(Assigned task)
Leave every image out, and return the rest of the data word for word.

(Data extract)
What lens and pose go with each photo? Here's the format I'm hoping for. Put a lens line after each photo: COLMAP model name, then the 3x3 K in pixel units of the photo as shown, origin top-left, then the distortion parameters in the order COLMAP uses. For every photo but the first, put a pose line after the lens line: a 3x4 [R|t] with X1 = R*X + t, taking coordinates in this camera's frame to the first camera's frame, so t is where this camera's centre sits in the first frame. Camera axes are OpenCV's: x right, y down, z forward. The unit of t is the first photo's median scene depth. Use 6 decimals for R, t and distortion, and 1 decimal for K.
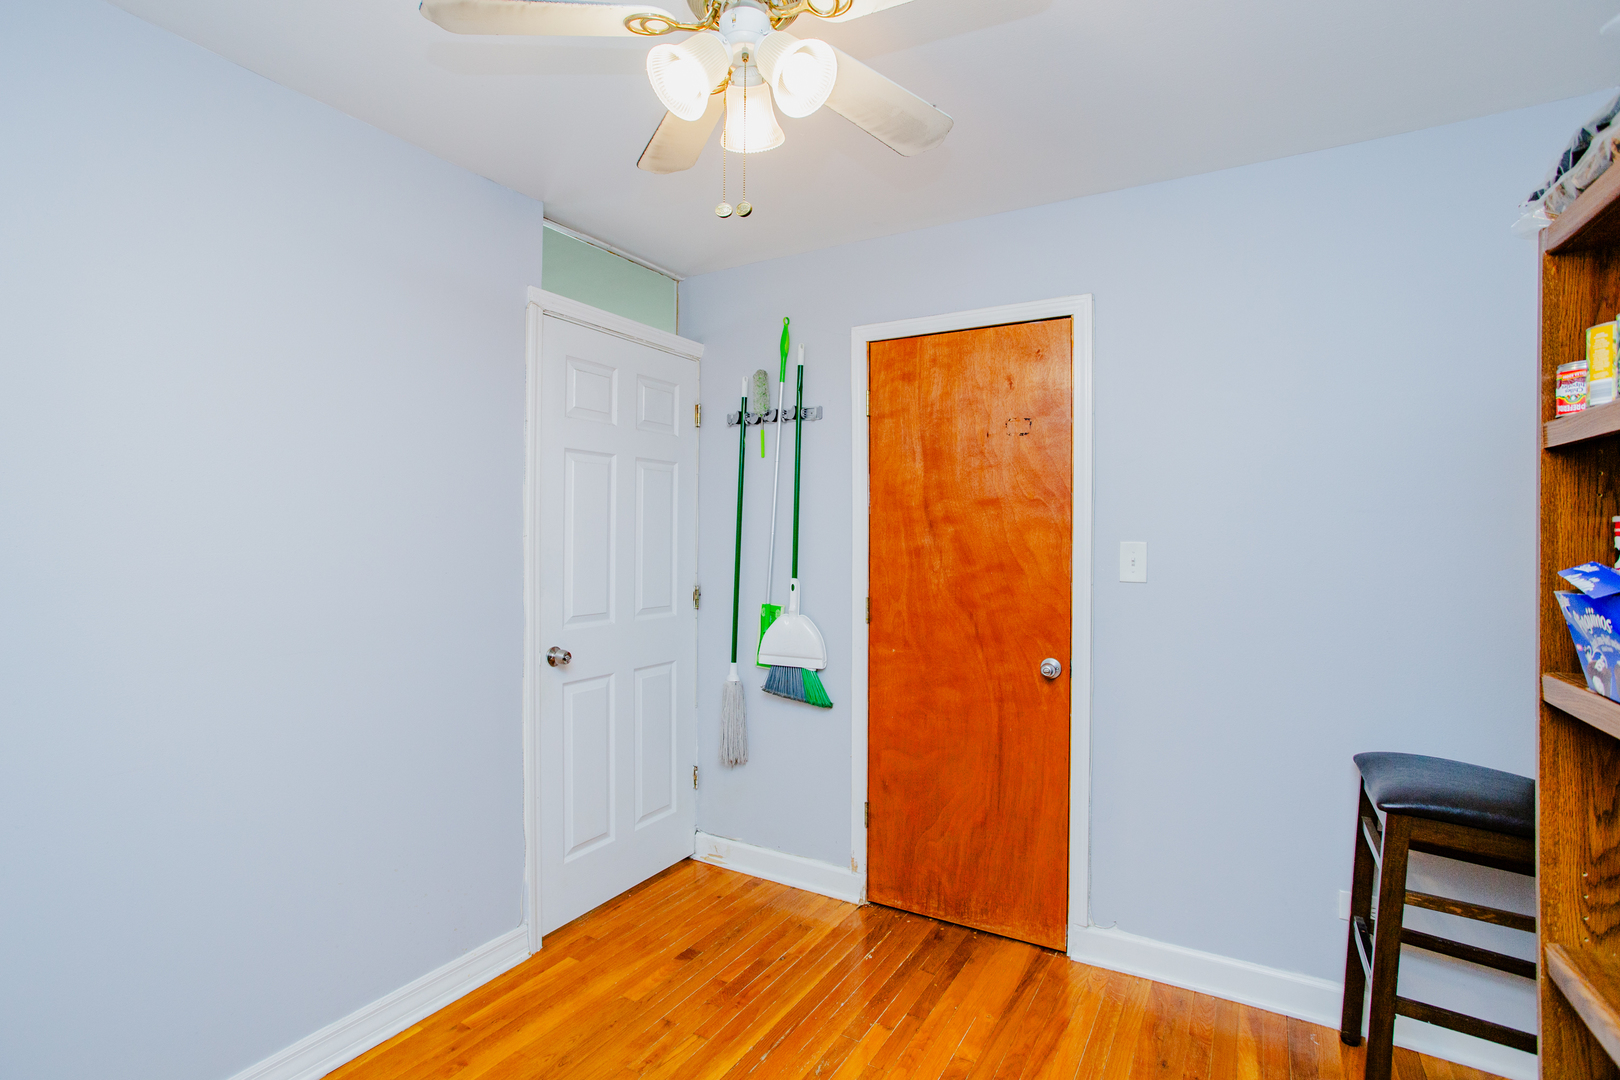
lens RADIAL K [[783.3, 0, 805.3], [0, 783.3, 537.6], [0, 0, 1]] dist [-0.021261, 0.009623]
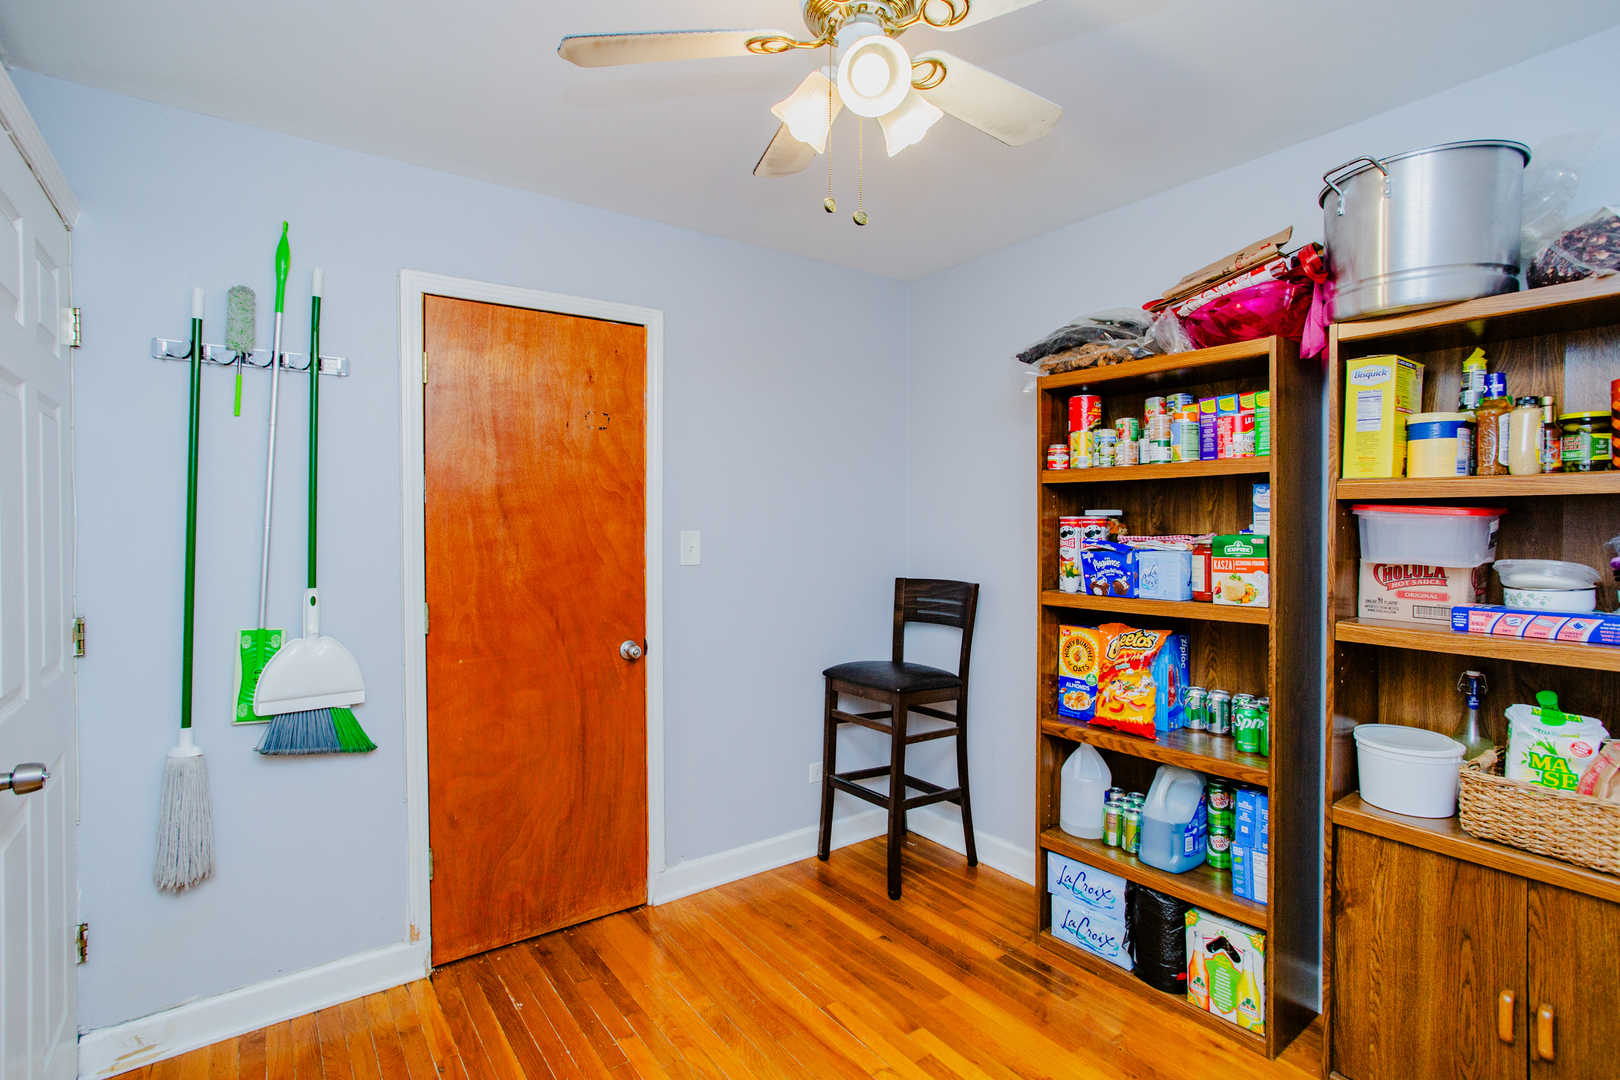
lens RADIAL K [[783.3, 0, 807.7], [0, 783.3, 532.2], [0, 0, 1]] dist [-0.021261, 0.009623]
pose [[0.410597, -0.016778, 0.911663, -0.536863], [0.005766, 0.999858, 0.015804, -0.009727], [-0.911799, -0.001233, 0.410635, 0.315962]]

(Reply to the task)
What lens and pose go with each photo? Here's the format I'm hoping for. Put a lens line after each photo: COLMAP model name, then the 3x3 K in pixel units of the photo as shown, origin top-left, then the distortion parameters in the order COLMAP uses. For every photo but the first, put a pose line after the lens line: a 3x4 [R|t] with X1 = R*X + t, taking coordinates in this camera's frame to the first camera's frame, so t is where this camera's centre sits in the first frame. Camera axes are OpenCV's: x right, y down, z forward. The unit of t is the first photo's median scene depth. Use 6 decimals for R, t and distortion, and 1 decimal for K.
lens RADIAL K [[783.3, 0, 805.3], [0, 783.3, 537.6], [0, 0, 1]] dist [-0.021261, 0.009623]
lens RADIAL K [[783.3, 0, 807.7], [0, 783.3, 532.2], [0, 0, 1]] dist [-0.021261, 0.009623]
pose [[0.410597, -0.016778, 0.911663, -0.536863], [0.005766, 0.999858, 0.015804, -0.009727], [-0.911799, -0.001233, 0.410635, 0.315962]]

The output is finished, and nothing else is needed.